**WHAT YOU HAVE TO DO**
Repeat each line of the material below exactly as it appears, minus any pictures.

**EXTRACTED ENTRIES**
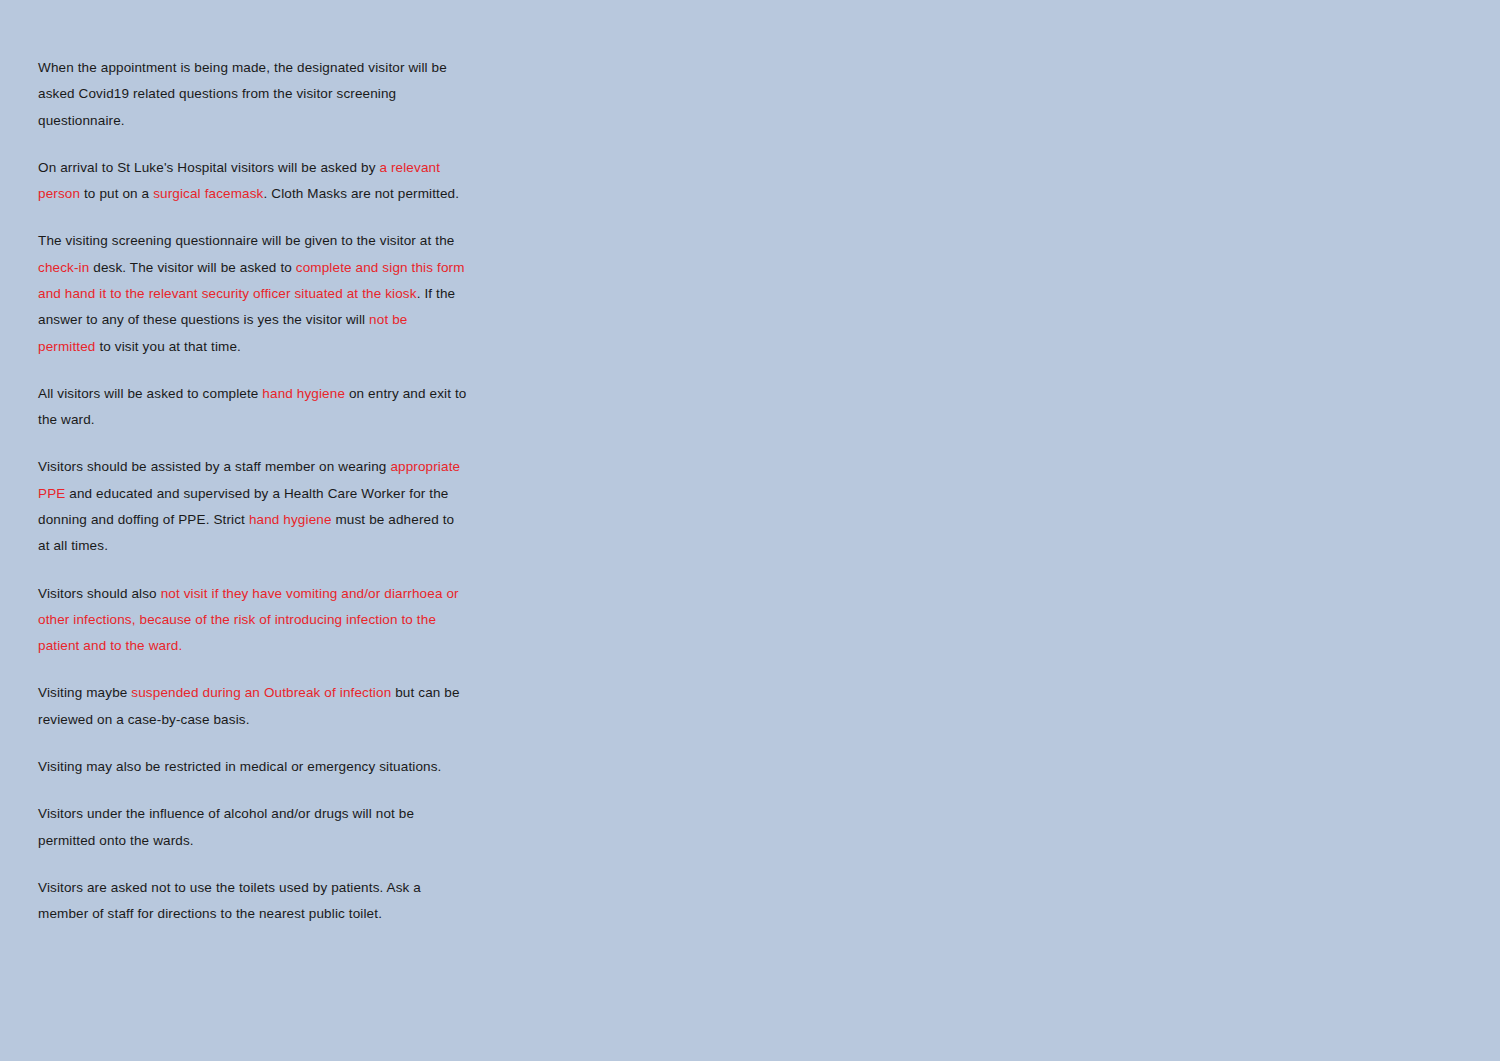When the appointment is being made, the designated visitor will be asked Covid19 related questions from the visitor screening questionnaire.
On arrival to St Luke's Hospital visitors will be asked by a relevant person to put on a surgical facemask. Cloth Masks are not permitted.
The visiting screening questionnaire will be given to the visitor at the check-in desk. The visitor will be asked to complete and sign this form and hand it to the relevant security officer situated at the kiosk. If the answer to any of these questions is yes the visitor will not be permitted to visit you at that time.
All visitors will be asked to complete hand hygiene on entry and exit to the ward.
Visitors should be assisted by a staff member on wearing appropriate PPE and educated and supervised by a Health Care Worker for the donning and doffing of PPE. Strict hand hygiene must be adhered to at all times.
Visitors should also not visit if they have vomiting and/or diarrhoea or other infections, because of the risk of introducing infection to the patient and to the ward.
Visiting maybe suspended during an Outbreak of infection but can be reviewed on a case-by-case basis.
Visiting may also be restricted in medical or emergency situations.
Visitors under the influence of alcohol and/or drugs will not be permitted onto the wards.
Visitors are asked not to use the toilets used by patients. Ask a member of staff for directions to the nearest public toilet.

**RESPONSE**
When the appointment is being made, the designated visitor will be asked Covid19 related questions from the visitor screening questionnaire.
On arrival to St Luke's Hospital visitors will be asked by a relevant person to put on a surgical facemask. Cloth Masks are not permitted.
The visiting screening questionnaire will be given to the visitor at the check-in desk. The visitor will be asked to complete and sign this form and hand it to the relevant security officer situated at the kiosk. If the answer to any of these questions is yes the visitor will not be permitted to visit you at that time.
All visitors will be asked to complete hand hygiene on entry and exit to the ward.
Visitors should be assisted by a staff member on wearing appropriate PPE and educated and supervised by a Health Care Worker for the donning and doffing of PPE. Strict hand hygiene must be adhered to at all times.
Visitors should also not visit if they have vomiting and/or diarrhoea or other infections, because of the risk of introducing infection to the patient and to the ward.
Visiting maybe suspended during an Outbreak of infection but can be reviewed on a case-by-case basis.
Visiting may also be restricted in medical or emergency situations.
Visitors under the influence of alcohol and/or drugs will not be permitted onto the wards.
Visitors are asked not to use the toilets used by patients. Ask a member of staff for directions to the nearest public toilet.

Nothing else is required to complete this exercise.